> **What is being asked**
Rewrite the records from the line containing "Where is the top" through the line containing "PM to 6:00 PM", replacing "Friday" with "Thursday" and leaving everything else as it is.

> **Records for the task**
-- start --

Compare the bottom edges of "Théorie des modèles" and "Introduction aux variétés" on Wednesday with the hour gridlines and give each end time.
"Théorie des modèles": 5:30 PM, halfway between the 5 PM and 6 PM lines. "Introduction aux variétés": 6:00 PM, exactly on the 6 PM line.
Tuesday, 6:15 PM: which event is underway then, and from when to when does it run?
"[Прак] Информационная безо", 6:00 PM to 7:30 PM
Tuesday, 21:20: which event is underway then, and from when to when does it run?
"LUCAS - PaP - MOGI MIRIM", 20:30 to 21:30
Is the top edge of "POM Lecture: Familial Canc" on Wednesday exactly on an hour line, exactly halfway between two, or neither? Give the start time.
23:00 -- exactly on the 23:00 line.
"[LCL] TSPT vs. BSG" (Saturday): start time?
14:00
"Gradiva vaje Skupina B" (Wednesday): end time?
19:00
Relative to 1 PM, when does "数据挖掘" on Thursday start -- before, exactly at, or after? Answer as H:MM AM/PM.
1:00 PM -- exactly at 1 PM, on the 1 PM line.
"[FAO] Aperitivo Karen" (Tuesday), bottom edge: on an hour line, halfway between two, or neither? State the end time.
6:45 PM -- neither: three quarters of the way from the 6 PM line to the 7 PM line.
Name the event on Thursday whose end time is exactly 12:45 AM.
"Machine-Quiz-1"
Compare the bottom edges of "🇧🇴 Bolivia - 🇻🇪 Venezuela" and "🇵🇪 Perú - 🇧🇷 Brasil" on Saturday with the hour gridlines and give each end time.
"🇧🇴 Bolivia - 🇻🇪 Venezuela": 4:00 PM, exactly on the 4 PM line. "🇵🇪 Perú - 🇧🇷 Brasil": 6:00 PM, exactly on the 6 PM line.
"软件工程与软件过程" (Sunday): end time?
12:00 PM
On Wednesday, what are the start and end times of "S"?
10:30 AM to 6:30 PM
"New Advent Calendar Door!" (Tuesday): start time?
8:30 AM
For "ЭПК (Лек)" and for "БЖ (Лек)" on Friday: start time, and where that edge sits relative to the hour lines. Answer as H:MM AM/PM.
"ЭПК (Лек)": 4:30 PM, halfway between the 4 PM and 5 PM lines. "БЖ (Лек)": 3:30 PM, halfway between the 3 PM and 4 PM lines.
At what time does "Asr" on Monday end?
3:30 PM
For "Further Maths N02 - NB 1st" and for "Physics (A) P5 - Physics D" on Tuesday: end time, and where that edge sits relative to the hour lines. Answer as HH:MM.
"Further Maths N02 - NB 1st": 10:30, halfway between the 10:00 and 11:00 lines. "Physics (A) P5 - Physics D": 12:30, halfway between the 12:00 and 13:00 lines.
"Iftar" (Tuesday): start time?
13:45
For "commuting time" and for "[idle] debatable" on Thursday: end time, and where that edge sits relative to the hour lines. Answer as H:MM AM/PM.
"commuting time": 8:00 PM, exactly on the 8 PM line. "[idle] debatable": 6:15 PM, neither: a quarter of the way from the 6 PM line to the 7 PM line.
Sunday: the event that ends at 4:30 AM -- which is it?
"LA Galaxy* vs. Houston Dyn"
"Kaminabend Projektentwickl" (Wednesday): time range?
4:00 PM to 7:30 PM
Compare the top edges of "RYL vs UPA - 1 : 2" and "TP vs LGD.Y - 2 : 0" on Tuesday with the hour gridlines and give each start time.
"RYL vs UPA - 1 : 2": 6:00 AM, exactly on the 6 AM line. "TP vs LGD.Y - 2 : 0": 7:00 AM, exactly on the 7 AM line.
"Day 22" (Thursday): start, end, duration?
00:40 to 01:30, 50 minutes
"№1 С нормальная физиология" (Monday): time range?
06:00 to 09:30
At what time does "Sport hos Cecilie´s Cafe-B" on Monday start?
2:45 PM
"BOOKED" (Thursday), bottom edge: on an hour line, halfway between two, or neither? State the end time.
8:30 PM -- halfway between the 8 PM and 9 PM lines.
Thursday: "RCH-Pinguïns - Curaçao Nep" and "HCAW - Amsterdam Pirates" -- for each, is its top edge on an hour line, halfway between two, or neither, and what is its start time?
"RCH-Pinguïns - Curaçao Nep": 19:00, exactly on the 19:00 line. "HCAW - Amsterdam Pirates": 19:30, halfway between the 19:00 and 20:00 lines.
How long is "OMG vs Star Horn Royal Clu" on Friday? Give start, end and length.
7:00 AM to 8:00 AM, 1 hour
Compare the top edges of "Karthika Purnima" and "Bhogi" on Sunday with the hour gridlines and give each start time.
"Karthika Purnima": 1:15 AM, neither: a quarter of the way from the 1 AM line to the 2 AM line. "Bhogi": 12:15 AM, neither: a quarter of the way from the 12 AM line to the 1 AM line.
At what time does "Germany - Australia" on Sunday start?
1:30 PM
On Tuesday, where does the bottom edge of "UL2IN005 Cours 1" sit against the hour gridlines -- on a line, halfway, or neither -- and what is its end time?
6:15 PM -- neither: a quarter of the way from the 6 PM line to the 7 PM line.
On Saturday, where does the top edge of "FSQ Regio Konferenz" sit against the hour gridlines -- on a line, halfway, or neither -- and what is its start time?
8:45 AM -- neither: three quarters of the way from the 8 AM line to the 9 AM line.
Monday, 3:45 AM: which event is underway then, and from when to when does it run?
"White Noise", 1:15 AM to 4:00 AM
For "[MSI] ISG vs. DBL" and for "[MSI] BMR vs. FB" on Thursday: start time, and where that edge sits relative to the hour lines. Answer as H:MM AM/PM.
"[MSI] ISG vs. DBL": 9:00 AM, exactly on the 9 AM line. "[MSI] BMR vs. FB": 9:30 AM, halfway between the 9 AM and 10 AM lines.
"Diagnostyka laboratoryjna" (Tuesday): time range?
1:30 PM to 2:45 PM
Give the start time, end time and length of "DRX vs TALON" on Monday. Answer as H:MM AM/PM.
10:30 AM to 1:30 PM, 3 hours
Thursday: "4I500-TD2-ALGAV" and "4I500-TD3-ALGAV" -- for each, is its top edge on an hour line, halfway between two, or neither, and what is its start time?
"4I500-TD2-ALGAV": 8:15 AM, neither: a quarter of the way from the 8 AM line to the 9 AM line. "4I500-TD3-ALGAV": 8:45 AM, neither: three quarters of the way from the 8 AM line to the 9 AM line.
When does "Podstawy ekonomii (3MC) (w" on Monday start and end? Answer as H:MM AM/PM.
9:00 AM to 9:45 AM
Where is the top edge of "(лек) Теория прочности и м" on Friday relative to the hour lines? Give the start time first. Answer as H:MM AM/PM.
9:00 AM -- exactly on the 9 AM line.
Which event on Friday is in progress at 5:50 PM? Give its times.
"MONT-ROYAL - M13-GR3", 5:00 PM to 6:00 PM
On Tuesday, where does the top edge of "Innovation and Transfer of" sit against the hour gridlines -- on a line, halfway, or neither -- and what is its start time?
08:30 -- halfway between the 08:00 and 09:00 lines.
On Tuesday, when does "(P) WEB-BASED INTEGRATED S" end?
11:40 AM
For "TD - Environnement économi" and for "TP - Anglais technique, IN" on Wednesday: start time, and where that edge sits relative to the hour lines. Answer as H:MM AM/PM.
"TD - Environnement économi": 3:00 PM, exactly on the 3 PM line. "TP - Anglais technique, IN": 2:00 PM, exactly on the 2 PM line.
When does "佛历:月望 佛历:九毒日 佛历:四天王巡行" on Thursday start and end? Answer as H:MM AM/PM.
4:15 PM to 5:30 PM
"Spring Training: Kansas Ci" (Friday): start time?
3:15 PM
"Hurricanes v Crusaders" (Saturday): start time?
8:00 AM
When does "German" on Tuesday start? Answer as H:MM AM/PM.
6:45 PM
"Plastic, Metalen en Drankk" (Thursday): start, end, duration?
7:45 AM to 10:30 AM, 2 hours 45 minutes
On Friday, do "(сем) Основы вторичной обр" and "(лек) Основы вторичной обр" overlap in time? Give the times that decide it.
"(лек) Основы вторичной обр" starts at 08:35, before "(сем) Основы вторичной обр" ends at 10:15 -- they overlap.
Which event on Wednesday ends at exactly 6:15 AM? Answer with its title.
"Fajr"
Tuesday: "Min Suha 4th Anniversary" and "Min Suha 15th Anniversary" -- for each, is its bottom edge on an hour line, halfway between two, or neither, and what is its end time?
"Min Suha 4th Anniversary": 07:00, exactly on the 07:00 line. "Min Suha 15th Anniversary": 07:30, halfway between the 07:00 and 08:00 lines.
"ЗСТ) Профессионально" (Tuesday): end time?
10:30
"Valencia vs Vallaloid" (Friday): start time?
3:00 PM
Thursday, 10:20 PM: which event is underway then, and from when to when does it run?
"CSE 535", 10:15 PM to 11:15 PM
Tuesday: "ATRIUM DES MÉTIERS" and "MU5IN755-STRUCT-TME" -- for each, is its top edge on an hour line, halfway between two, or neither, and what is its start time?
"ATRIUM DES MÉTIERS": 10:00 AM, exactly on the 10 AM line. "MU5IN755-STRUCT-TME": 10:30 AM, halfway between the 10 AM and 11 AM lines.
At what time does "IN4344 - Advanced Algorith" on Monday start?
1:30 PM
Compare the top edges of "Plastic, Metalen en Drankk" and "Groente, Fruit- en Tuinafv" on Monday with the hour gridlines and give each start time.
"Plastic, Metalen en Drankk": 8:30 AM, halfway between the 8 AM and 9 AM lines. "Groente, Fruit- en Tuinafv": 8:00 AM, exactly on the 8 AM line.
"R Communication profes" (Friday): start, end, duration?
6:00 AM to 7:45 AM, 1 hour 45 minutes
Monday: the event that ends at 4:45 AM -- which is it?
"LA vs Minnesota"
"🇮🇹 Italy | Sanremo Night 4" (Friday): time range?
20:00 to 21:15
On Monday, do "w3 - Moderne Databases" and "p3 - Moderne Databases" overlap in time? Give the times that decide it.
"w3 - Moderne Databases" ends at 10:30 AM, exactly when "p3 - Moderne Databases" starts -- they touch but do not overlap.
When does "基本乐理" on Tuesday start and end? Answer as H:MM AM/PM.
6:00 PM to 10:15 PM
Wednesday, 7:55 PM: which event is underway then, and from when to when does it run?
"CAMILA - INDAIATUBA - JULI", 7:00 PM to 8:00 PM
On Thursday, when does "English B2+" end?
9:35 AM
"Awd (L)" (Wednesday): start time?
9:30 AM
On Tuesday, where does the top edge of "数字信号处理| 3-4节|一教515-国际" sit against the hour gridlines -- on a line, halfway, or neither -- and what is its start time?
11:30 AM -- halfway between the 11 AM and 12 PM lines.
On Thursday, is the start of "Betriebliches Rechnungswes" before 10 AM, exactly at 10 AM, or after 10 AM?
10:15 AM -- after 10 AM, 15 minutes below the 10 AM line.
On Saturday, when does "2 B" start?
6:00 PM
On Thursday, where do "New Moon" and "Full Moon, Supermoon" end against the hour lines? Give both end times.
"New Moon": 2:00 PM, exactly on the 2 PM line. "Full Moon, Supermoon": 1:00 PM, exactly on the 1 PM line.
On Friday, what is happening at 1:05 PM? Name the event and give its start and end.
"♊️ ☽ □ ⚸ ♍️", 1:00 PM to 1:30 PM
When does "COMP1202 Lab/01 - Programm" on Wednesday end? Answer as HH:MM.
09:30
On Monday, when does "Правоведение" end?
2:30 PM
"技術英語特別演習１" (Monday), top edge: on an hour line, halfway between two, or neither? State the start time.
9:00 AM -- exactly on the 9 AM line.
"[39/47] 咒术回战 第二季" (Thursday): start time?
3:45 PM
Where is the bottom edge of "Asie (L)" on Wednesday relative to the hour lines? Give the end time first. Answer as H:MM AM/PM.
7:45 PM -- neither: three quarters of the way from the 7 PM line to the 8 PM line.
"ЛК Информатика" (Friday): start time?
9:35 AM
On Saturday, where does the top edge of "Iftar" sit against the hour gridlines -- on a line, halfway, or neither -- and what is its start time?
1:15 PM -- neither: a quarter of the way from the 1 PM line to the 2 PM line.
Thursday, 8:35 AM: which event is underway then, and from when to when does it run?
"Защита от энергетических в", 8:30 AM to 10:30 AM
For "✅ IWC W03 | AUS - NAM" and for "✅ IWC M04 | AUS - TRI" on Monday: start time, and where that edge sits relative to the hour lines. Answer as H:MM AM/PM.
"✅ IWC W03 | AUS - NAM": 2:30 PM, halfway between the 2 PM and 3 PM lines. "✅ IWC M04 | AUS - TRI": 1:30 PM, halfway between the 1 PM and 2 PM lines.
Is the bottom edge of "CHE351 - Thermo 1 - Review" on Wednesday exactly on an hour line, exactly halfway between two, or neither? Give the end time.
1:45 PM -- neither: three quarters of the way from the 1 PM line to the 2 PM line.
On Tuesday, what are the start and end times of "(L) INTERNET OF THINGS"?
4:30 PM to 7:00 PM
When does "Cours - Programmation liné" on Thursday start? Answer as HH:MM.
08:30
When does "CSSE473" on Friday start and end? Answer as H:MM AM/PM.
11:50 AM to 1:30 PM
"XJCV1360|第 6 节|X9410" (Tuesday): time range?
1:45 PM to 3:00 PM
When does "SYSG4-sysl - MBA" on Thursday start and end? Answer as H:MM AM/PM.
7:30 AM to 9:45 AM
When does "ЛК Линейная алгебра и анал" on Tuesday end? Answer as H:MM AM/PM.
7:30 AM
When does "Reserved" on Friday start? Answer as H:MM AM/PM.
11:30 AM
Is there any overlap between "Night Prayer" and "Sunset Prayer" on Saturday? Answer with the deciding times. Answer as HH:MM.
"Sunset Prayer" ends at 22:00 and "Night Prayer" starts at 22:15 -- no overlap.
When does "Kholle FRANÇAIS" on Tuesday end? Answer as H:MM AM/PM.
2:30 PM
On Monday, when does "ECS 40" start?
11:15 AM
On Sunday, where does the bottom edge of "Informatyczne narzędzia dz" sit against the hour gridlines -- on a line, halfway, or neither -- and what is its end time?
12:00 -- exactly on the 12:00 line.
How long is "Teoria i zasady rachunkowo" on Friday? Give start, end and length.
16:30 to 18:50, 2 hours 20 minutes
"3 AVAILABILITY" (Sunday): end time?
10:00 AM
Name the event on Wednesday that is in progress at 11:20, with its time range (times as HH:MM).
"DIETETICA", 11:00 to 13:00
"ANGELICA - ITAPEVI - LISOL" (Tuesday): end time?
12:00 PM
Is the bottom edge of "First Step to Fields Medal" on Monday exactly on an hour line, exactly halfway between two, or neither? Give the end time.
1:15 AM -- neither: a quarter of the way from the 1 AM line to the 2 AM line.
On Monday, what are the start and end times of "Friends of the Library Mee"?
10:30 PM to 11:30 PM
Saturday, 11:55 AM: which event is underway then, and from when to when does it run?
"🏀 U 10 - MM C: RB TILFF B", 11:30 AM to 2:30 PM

-- end --

> **Expected output**
Where is the top edge of "(лек) Теория прочности и м" on Thursday relative to the hour lines? Give the start time first. Answer as H:MM AM/PM.
9:00 AM -- exactly on the 9 AM line.
Which event on Thursday is in progress at 5:50 PM? Give its times.
"MONT-ROYAL - M13-GR3", 5:00 PM to 6:00 PM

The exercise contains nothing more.